In der Box des Deutschen Theaters Berlin erzählt Robert Lehniger das Märchen von Hänsel und Gretel in vielen Variationen - und mit Tablets und VR-Brillen. Das hat einigen Schauwert, doch der Abend verliert sich in seinen technischen Möglichkeiten. Von Fabian Wallmeier 

Schon vor dem Einlass in die Box des Deutschen Theaters beginnt das Stück: "Das ist Augmented Reality - erweiterte Realität", erklärt ein junger Spieler mit Tablet eifrig einer älteren Zuschauerin. Die nickt freundlich und schaut interessiert auf den Bildschirm, auf dem auf einmal das virtuelle Modell eines Hauses erscheint, als das Tablet ihr Programmheft scannt. Der Bildungsauftrag ist klar: Das Publikum des Deutschen Theaters soll hier sanft an moderne Theatertechniken herangeführt werden: virtuelle Realität (VR) und Augmented Reality (AR).

Regisseur Robert Lehniger hat sich dafür einen der bekanntesten Märchenstoffe ausgesucht: Hänsel und Gretel. "Verirrten sich im Wald" heißt der Abend - nach der zweiten Zeile des Kinderlieds über die von ihren Eltern ausgesetzten Geschwisterkinder. Zusammen mit zehn jugendlichen und drei älteren Laiendarstellern des Jungen DT und dem VR-Duo CyberRäuber stellt Lehniger die Geschichte auf den Kopf und spielt sie fragmentarisch in mehreren Was-wäre-wenn-Variationen durch.

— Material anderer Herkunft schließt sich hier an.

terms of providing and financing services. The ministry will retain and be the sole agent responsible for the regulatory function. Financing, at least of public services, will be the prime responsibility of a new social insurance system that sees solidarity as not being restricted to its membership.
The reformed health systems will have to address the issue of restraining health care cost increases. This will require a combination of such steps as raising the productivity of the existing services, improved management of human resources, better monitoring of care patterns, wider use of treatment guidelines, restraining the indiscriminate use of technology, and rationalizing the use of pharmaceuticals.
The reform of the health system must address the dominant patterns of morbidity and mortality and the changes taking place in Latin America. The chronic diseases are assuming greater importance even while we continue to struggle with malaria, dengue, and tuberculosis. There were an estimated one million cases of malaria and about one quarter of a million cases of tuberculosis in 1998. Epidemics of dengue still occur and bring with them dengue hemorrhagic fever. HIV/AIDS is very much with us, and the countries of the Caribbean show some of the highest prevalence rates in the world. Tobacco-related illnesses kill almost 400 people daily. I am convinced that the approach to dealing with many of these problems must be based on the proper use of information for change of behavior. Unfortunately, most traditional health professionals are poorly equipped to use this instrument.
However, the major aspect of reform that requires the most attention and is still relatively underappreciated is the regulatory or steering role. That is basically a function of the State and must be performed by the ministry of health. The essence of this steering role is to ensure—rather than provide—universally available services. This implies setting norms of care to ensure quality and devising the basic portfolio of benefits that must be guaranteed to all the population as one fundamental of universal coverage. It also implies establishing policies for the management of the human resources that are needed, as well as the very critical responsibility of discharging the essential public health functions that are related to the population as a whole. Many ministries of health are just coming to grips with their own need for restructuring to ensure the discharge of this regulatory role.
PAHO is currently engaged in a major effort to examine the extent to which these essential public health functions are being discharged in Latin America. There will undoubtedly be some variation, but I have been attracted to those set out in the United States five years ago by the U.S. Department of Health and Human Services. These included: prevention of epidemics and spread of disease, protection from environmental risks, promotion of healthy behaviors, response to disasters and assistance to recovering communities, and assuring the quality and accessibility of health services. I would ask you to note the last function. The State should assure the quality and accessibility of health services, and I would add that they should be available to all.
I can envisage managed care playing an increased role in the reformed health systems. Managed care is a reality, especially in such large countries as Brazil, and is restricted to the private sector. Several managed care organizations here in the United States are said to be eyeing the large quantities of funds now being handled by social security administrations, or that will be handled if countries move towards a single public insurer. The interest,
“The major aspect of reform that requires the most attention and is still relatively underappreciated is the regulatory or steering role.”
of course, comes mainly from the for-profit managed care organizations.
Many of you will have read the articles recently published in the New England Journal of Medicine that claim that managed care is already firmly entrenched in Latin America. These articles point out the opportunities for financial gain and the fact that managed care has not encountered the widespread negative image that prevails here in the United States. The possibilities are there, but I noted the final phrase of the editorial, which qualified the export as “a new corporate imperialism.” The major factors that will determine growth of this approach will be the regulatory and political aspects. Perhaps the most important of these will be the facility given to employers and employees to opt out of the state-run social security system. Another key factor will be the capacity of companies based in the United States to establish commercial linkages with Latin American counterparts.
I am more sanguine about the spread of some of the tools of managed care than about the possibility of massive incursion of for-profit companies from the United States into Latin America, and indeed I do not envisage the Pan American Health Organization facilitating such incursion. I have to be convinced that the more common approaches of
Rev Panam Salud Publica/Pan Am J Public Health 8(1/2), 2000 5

Einmal etwa sind Hänsel und Gretel traumatisiert und werden in einem Verhör dazu gedrängt, sich zu erinnern. "Ich bin da immer noch im Wald", sagt die verängstigte Gretel. Ein anderes Mal ziehen die Geschwister als weibliches Duo "Gretel und Hansa aka G-Granade und Bloody Knuckles" schießend und Granaten werfend durch den Wald.

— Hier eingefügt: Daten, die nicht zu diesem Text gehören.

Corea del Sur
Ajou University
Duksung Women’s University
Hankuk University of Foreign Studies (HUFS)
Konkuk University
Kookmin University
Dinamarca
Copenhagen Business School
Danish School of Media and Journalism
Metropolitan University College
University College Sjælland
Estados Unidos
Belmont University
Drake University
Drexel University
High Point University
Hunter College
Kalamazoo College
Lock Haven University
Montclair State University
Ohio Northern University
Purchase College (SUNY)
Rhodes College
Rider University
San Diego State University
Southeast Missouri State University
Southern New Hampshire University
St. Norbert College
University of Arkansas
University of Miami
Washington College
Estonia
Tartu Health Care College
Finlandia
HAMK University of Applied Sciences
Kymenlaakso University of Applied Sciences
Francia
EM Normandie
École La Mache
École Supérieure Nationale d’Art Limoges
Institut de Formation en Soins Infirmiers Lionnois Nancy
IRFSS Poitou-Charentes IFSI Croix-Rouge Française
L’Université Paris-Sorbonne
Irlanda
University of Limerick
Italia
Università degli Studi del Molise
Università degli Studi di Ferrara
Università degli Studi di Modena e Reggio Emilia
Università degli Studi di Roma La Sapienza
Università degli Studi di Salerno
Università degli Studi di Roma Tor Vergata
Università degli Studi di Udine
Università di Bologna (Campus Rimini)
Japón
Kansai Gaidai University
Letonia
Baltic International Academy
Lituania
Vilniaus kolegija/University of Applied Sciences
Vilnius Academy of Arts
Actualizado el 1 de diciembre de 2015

VR-Hänsel wird mit Beeren gefüttert

Nach dem Vorspiel vor der Box und einer Begehung des Bühnenbilds mit Tablets sieht die Inszenierung eine klassische Theateranordnung vor: Man sitzt, während vorn gespielt wird. So kommt dann auch die virtuelle Realität nur im Sitzen zum Zuge und wird ihres 360-Grad-Rundumblick-Schaueffekts beraubt: Ein Hänsel reicht mir eine VR-Brille. Im virtuellen weißen Raum steht nun ein anderer Hänsel vor mir, hinter ihm eine Gretel, die ihm immer mehr rote Beeren in den Mund schiebt. "Kuckuck", ruft aus einem kleinen Lautsprecher in der Brille immer wieder fröhlich eine Stimme. Irgendwann zerfällt die virtuelle Welt, unzählige Lichtpunkte sind nun zu sehen. Aha. Ich gebe die Brille weiter. Auf der Bühne hat derweil eine andere Gretel übernommen, sie legt Steine als Spuren, erzählt ihre Version der Geschichte als atemlose Flucht.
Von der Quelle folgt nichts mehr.